After touring to promote 2014’s I Never Learn, Lykke Li stayed away from music for a while, until she released some folk tunes as part of her very own supergroup Liv. She might have raised a few eyebrows when she returned as a solo artist in April with the trap inspired double single ‘Deep End’ and ‘Hard Rain’. It is not exactly what people expected from her, but somehow it did work. ‘Deep End’ is an incredible pop song that apparently was first intended to be an acoustic track, but was turned into a slow burning hiphop banger. ‘Hard Rain’ combined Lykke’s often heartbreaking lyrics and deep vocals with a more fresh and contemporary way of producing.
Fans who listen to a Lykke Li record to be hit right in the feels still will find what they are looking for. ‘Last Piece’ is a stunning semi ballad with a soaring chorus that repeats the sentence ‘so let me keep the last piece of my heart, before you tear it all apart’ all over again. The aptly titled ‘so sad so sexy’ expresses both feelings in the lyrics and production and ‘Better Alone’ is the kind of break up track that grabs you by the throat from first listen when it draws its inevitable conclusion: “I’m better alone than lonely here with you.”
You might have made it through all of these tracks mostly unmoved (I sure did not, but you never know…), but Lykke sure saved the most personal for last. The atmospheric album closer ‘Utopia’ was written after Lykke’s mother passed away and describes how her mother always wanted the best (‘utopia’) for her, like Li herself wants the best for her son. It is probably the least obviously produced track on the record, but might actually hit the hardest.
As a reinvention of her sound, so sad so sexy definitely is a successful experiment, although not every single track reached its full potential.
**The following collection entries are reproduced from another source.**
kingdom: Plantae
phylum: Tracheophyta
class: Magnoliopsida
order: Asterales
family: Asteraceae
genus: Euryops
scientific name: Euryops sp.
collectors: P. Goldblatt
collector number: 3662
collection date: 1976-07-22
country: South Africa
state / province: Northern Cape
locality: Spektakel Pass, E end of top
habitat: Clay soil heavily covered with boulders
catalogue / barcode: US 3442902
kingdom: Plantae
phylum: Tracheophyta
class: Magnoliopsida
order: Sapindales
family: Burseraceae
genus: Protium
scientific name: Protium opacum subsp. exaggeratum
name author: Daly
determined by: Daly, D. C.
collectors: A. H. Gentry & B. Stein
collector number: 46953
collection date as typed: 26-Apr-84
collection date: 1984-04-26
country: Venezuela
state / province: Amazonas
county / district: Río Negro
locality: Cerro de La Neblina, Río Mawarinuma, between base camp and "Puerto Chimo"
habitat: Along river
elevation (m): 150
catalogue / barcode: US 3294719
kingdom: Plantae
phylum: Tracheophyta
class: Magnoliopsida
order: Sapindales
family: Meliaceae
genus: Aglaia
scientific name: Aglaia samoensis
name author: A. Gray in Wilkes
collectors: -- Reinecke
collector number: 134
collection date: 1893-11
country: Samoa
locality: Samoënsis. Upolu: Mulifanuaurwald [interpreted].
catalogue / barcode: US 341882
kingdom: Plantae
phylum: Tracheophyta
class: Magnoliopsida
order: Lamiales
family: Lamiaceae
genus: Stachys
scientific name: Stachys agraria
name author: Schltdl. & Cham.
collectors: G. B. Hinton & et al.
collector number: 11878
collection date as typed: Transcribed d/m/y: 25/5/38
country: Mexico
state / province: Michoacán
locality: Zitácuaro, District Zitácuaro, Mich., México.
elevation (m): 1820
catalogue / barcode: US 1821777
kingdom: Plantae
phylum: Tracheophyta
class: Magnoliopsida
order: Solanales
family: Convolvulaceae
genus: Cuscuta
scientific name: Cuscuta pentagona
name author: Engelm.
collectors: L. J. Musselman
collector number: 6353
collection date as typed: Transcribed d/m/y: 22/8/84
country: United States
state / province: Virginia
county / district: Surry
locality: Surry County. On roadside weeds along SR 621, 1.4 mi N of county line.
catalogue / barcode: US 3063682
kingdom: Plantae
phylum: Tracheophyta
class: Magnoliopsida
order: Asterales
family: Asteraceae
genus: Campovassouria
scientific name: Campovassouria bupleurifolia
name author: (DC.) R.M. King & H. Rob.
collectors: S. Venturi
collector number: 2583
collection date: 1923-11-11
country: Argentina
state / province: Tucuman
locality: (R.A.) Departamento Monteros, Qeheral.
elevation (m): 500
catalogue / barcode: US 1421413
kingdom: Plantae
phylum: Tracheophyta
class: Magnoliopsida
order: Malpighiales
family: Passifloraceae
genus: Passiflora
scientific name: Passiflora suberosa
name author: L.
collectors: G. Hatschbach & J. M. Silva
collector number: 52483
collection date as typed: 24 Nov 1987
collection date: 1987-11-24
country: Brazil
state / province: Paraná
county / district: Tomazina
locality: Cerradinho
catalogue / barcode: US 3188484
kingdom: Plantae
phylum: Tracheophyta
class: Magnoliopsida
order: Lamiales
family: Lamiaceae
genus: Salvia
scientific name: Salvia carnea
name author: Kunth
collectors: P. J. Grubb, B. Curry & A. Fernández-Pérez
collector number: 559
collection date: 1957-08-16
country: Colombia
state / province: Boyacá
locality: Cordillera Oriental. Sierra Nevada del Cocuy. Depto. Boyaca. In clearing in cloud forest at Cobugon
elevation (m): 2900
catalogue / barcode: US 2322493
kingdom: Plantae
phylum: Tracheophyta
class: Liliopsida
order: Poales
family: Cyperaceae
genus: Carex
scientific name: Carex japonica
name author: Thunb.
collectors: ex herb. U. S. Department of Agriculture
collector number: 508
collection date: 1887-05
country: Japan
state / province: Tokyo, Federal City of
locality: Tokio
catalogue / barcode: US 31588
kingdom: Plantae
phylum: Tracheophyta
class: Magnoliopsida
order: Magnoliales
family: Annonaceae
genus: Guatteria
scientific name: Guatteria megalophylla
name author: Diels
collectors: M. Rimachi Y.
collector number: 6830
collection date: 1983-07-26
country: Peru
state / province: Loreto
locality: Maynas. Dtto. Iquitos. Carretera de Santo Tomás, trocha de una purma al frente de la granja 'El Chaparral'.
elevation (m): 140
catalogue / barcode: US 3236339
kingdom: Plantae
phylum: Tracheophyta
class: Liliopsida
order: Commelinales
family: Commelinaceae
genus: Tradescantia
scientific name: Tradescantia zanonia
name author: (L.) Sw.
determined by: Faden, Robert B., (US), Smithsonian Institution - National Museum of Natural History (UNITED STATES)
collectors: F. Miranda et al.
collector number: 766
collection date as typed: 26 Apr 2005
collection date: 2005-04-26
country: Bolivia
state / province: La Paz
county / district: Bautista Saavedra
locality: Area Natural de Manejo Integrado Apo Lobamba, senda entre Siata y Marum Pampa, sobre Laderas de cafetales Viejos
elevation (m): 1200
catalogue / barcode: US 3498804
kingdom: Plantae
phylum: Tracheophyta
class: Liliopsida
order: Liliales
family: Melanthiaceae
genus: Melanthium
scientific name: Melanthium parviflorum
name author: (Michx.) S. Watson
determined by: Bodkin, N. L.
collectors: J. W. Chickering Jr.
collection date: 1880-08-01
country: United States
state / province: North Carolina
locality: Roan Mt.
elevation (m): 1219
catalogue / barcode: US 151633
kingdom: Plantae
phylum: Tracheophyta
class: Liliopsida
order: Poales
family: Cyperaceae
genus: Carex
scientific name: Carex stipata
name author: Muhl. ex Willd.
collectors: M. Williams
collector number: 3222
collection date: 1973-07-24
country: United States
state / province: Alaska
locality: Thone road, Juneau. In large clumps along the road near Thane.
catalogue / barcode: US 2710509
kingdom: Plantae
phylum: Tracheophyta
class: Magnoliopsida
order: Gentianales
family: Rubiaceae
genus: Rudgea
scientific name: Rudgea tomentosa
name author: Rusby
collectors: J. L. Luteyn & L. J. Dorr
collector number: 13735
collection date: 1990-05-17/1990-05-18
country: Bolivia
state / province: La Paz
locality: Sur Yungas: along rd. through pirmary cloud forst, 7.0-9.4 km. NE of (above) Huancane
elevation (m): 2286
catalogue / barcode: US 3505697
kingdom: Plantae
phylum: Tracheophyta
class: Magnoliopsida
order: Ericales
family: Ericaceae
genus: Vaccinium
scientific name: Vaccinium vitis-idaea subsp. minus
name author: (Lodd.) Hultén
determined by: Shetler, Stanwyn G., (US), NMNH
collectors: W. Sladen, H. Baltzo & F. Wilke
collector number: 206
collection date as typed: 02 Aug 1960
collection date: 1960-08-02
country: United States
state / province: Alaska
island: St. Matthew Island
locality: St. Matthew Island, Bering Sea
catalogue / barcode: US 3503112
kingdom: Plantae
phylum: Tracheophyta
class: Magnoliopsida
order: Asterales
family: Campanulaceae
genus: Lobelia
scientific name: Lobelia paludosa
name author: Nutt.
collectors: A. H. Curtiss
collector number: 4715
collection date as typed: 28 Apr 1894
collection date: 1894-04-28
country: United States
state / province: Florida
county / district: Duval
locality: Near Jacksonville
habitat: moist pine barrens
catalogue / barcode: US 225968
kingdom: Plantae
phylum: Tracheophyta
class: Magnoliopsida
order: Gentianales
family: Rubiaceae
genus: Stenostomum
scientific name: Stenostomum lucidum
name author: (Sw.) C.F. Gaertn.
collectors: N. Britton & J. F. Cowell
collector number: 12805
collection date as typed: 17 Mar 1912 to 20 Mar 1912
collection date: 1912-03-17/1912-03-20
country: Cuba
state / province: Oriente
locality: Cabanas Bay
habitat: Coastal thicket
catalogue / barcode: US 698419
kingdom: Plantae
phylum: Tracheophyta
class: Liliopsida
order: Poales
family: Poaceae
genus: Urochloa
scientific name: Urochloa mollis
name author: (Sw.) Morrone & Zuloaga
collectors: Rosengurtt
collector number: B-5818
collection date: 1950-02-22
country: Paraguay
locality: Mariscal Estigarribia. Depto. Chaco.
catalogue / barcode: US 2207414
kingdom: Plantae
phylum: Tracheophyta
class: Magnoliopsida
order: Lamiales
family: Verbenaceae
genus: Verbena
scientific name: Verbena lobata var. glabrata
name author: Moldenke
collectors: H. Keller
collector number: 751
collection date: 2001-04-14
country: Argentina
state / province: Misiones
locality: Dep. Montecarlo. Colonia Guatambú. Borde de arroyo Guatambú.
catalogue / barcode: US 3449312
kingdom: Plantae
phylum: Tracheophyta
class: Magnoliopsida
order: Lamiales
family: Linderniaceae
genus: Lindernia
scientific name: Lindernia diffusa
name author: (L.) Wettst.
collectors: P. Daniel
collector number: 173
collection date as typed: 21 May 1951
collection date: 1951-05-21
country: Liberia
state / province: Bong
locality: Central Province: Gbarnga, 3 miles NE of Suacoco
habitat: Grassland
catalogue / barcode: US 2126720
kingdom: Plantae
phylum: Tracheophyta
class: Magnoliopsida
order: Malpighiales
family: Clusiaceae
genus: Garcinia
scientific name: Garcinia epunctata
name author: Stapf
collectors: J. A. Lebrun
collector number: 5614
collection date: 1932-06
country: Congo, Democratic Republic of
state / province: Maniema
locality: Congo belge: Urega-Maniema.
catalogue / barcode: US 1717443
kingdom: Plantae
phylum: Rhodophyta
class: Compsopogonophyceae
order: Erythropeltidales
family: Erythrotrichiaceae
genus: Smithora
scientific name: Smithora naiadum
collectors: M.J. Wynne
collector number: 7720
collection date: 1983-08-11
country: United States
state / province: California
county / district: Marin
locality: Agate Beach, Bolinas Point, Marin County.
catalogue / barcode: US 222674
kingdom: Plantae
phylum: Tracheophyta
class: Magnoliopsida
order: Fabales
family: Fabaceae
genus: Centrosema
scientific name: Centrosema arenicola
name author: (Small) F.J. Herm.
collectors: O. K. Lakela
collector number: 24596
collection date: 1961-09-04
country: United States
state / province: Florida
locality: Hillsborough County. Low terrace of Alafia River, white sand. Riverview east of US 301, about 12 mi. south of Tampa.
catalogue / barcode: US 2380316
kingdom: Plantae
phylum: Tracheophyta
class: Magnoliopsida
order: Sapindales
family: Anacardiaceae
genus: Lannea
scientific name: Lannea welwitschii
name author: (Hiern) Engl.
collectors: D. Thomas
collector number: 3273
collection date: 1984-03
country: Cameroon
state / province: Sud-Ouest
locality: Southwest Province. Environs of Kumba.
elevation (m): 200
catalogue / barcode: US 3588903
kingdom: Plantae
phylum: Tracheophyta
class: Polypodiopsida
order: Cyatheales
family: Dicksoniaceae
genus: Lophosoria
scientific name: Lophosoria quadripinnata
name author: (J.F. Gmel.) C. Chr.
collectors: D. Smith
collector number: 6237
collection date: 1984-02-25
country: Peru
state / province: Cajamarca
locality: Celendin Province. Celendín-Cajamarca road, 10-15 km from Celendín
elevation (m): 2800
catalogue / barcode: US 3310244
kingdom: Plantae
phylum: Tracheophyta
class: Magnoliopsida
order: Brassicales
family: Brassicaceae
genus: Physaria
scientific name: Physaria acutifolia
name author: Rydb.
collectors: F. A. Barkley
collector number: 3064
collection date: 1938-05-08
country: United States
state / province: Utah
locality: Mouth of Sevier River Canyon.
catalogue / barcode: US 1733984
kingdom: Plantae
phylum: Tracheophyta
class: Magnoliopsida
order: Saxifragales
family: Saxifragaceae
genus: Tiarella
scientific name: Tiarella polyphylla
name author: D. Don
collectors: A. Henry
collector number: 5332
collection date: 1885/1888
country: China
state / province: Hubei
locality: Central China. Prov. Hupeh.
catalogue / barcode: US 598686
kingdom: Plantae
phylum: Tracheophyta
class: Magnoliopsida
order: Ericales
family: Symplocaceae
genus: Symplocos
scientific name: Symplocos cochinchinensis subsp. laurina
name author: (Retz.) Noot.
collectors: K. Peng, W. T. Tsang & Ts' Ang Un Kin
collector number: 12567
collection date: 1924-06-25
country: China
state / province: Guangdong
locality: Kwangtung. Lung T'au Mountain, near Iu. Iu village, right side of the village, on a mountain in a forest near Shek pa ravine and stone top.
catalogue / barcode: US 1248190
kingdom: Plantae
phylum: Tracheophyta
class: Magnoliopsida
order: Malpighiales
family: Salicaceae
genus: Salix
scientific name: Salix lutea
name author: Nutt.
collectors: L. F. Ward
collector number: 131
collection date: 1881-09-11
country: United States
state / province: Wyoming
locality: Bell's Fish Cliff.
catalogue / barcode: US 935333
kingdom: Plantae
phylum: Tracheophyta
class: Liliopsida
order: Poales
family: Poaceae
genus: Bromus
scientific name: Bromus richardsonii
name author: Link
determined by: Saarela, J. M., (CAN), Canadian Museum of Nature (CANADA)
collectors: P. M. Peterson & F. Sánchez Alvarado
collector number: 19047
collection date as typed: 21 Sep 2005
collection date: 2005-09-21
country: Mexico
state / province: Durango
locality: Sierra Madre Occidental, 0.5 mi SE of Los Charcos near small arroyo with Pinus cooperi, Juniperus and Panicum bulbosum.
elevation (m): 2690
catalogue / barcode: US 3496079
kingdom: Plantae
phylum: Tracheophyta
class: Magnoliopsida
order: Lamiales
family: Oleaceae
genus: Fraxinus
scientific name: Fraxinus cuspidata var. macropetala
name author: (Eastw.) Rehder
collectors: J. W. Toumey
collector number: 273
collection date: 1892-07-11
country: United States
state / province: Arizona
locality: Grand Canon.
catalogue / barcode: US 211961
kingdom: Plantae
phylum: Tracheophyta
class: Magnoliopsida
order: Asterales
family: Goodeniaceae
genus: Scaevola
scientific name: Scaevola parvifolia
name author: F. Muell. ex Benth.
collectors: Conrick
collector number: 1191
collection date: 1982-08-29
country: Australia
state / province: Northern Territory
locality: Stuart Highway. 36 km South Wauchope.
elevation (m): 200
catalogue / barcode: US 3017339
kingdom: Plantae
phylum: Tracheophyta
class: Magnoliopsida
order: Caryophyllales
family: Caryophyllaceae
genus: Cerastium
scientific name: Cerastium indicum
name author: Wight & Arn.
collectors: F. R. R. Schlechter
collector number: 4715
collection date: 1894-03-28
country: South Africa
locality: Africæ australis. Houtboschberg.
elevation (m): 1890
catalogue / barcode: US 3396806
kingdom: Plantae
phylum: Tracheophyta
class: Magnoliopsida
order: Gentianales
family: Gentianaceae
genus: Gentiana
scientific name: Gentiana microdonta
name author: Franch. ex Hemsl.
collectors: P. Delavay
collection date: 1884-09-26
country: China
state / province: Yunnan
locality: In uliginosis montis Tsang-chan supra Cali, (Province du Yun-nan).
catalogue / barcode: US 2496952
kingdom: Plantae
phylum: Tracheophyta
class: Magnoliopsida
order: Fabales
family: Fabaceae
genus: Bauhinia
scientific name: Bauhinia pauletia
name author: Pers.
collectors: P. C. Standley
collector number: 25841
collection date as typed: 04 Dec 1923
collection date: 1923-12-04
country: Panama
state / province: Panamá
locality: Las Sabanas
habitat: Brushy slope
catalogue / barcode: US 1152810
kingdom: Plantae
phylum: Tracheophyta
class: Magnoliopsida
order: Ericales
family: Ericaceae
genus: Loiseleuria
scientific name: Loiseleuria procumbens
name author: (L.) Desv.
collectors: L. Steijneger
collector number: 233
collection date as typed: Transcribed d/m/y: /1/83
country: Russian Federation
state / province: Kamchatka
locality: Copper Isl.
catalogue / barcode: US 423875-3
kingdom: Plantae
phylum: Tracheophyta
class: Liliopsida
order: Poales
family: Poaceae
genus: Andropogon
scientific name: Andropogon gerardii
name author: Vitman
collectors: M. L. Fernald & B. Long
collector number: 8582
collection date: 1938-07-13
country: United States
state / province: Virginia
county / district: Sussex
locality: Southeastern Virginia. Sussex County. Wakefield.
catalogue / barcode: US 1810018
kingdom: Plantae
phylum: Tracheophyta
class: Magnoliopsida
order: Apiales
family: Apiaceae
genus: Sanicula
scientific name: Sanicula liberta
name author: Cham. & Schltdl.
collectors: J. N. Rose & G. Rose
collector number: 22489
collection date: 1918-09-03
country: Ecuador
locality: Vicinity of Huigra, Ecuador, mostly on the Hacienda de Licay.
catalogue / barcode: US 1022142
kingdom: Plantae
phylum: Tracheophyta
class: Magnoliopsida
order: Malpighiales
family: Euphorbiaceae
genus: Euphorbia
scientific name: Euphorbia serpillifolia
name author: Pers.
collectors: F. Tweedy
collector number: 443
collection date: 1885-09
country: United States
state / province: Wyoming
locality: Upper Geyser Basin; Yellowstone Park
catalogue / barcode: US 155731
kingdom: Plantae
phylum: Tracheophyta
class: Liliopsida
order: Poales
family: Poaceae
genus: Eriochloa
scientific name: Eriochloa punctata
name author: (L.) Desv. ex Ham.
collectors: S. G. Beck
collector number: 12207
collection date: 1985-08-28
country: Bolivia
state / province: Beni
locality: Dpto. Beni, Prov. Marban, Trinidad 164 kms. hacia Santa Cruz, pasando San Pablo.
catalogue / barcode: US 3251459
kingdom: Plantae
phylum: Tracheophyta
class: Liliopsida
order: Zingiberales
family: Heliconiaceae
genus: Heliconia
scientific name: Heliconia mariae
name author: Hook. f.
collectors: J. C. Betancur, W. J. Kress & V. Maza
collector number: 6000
Current single ‘2 Nights’ has a deliciously subtle rhythm and a light, steady build up that is completely killed by a sure quite strong, but misplaced rap by AminĂ©. Both ‘Jaguars In The Air’ and ‘Sex Money Feelings Die’ are built around infectious one sentence hooks, that sound like they will get old pretty soon, as they seem to miss the emotional power that the straightforward choruses of tracks like ‘I Follow Rivers’ and ‘No Rest For The Wicked’ did have. Although Lykke Li did not score a 10 out of 10 this time around, she successfully put a contemporary twist on her own sound, while mostly staying true to her lyrical love for the sad and the sexy.